The FCA also included examples which demonstrated poor practice and could potentially cause conflicts of interest, including:

  • Payments from providers to develop advice firms general IT systems or infrastructure
  • Longer term multi-year agreements representing substantial revenue streams for the advice firm, and where the advice firm is reliant on this on-going revenue.
  • Clauses that allow the provider to reduce the level of payments for a reduced level of services in the event that the provider loses its place on the panel or where there is a reduction in sales of the provider’s products.
  • Agreements which generate a profit for the advice firm and are linked to the distribution of the provider’s products. While the rules do not prevent advice firms from making a reasonable profit, this needs to be managed by firms.
  • Instances where staff in advice firms are responsible for both providing information/guidance to advisers on the benefits of products and are also responsible for negotiation and provision of services to providers. 
  • Advice firms seeking/receiving contributions from providers towards the cost of organising a workshop for advisers where the contribution is disproportionately high.
  • Excessive payments from life insurers to an advice firm to take part in an annual conference where the payments did not reflect the time and sessions at the conference where the provider played an active role.
  • Advice firms seeking recovery of all costs incurred in running seminars rather than a contribution designed to recover the costs associated with the life insurer’s active participation.
  • Excessive hospitality events for advisers, including overseas locations and includes spouses/partners.
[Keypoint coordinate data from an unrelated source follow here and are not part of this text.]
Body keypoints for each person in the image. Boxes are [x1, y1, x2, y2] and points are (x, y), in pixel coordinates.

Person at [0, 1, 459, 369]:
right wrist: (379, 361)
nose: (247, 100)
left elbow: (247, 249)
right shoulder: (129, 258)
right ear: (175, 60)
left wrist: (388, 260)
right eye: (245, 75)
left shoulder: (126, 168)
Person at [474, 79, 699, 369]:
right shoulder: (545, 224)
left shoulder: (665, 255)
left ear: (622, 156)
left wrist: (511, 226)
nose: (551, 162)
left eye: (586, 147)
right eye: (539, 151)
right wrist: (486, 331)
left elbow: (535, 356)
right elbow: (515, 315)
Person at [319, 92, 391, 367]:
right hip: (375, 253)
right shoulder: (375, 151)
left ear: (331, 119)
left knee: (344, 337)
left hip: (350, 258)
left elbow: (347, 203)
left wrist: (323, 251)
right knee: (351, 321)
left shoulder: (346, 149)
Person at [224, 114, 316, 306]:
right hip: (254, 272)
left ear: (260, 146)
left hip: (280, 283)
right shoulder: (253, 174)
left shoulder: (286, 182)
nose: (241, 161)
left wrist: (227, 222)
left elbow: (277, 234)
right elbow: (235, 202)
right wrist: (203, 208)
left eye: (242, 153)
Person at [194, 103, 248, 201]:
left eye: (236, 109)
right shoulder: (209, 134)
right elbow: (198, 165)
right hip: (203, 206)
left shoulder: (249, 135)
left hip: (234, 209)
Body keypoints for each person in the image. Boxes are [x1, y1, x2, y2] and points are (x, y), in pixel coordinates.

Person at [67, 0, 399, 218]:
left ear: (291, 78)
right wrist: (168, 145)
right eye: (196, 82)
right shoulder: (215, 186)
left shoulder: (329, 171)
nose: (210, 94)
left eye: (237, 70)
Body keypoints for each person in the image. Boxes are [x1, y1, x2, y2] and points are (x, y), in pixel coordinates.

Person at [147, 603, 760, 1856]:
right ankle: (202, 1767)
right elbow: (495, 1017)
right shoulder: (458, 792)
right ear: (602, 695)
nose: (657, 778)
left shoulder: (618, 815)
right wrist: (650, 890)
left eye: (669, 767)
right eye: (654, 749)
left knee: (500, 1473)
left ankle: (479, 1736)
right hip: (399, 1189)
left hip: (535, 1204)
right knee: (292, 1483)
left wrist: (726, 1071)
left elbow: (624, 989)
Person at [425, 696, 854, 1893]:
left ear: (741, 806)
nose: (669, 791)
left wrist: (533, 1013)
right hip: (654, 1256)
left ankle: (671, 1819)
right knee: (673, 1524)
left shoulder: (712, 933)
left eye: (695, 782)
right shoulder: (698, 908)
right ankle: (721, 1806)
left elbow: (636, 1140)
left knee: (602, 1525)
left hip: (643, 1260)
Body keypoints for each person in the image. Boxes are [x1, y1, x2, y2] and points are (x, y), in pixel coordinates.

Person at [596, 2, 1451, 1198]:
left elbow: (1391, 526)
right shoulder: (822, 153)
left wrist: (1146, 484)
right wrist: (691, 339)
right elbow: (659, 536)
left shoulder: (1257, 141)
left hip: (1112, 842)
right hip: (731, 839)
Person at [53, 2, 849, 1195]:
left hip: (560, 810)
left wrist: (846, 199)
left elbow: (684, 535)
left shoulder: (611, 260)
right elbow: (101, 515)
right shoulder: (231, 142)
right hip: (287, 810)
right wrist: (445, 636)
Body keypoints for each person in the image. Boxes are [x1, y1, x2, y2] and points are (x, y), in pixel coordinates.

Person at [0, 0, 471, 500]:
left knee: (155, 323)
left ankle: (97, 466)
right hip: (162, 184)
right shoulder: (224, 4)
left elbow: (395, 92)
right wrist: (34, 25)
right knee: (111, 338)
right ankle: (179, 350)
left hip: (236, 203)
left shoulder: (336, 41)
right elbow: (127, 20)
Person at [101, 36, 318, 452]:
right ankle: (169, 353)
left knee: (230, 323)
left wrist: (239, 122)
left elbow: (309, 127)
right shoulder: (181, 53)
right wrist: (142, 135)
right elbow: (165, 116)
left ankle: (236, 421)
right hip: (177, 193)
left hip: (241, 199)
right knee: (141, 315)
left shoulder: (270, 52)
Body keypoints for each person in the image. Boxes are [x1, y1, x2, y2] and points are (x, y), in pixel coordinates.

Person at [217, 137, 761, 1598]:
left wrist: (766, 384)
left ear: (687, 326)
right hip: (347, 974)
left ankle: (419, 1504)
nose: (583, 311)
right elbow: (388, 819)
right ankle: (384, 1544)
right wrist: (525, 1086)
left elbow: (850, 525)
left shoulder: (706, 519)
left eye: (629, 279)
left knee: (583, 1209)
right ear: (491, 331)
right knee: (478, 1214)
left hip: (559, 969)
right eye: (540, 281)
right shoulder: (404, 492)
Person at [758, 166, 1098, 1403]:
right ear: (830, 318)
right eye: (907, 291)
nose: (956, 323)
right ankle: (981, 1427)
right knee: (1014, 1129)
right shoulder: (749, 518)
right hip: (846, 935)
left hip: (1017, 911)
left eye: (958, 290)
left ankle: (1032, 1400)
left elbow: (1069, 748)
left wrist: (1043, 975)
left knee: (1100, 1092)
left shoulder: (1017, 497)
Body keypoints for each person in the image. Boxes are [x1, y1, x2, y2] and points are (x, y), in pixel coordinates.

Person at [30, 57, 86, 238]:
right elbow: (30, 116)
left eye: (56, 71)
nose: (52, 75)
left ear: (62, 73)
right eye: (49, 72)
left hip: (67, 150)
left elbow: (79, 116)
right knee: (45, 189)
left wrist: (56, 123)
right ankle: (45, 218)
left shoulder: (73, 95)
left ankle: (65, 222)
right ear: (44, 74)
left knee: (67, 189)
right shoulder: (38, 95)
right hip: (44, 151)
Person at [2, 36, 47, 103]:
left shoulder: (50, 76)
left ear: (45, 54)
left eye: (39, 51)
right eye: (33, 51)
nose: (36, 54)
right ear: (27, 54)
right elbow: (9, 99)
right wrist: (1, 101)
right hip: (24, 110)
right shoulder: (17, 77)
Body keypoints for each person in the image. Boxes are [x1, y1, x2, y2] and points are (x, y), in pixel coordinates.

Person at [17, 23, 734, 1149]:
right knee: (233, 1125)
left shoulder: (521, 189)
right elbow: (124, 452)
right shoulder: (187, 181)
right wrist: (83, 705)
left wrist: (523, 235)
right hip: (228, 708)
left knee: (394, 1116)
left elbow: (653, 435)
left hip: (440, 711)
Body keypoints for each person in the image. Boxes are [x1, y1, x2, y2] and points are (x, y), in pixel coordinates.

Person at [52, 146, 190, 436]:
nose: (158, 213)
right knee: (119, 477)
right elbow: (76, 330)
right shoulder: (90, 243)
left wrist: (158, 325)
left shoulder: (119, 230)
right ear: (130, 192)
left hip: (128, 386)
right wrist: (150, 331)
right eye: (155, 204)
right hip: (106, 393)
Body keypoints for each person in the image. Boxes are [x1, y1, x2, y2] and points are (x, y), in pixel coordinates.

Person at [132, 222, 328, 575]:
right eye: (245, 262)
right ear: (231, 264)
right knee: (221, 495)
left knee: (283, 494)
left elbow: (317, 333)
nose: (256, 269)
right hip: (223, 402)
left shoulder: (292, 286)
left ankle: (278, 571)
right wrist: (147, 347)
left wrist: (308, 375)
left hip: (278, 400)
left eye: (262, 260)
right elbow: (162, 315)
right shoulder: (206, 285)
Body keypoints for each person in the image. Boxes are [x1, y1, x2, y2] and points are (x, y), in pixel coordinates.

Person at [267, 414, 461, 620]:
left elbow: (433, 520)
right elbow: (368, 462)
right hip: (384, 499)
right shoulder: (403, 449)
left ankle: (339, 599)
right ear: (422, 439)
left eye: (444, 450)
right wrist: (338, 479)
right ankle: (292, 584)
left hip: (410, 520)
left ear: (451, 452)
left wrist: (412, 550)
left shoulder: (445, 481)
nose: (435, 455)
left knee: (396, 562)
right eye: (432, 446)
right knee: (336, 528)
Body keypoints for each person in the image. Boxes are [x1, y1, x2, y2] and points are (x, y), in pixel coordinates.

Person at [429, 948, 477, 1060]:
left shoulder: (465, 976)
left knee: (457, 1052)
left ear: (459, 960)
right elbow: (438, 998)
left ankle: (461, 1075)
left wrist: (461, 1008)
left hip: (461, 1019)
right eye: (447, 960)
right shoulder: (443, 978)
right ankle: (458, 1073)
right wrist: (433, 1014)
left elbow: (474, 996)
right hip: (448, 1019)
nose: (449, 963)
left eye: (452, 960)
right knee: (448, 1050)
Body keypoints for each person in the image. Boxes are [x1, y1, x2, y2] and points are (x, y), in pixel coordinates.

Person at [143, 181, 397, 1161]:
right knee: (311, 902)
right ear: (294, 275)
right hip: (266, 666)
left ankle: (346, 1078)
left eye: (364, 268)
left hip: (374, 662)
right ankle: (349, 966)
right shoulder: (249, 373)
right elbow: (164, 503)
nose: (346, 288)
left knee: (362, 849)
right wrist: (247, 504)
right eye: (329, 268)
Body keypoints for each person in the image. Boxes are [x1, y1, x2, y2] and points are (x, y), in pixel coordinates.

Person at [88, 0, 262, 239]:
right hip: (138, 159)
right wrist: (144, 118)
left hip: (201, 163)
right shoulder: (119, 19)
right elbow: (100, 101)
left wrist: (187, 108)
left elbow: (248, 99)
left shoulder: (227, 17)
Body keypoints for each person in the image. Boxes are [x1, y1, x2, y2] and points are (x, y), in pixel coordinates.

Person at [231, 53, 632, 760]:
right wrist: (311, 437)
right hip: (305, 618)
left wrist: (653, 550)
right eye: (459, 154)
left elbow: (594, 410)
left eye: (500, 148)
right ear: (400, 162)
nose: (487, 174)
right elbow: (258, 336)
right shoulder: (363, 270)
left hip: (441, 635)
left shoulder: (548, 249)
All firms should review their existing service or distribution agreements in light of the proposed guidance. Additionally, systems and controls in place for establishing/maintaining these agreements should also be reviewed. The FCA has acknowledged that many firms have already reviewed arrangements and made amendments or terminated where necessary. No timescales have been given for this although the regulator sets out their intention to include this in on-going supervisory work.

The FCA announcement has been widely reported in the trade press and national media.

Our verdict

The paper is helpful in providing guidance for providers and distributors, particularly on how the rules interact with the new RDR framework. It is encouraging to see that there is good practice in this area and that the FCA has acknowledged that many firms have already taken action to improve their practices and the systems and controls around inducements.

Today’s publication is a good start, but we do believe that more clarity regarding FCA expectations in this area would be helpful in some areas, particularly around initiatives such as joint ventures.

We will be responding to the FCA and will continue to work with them to develop their final guidance on inducements.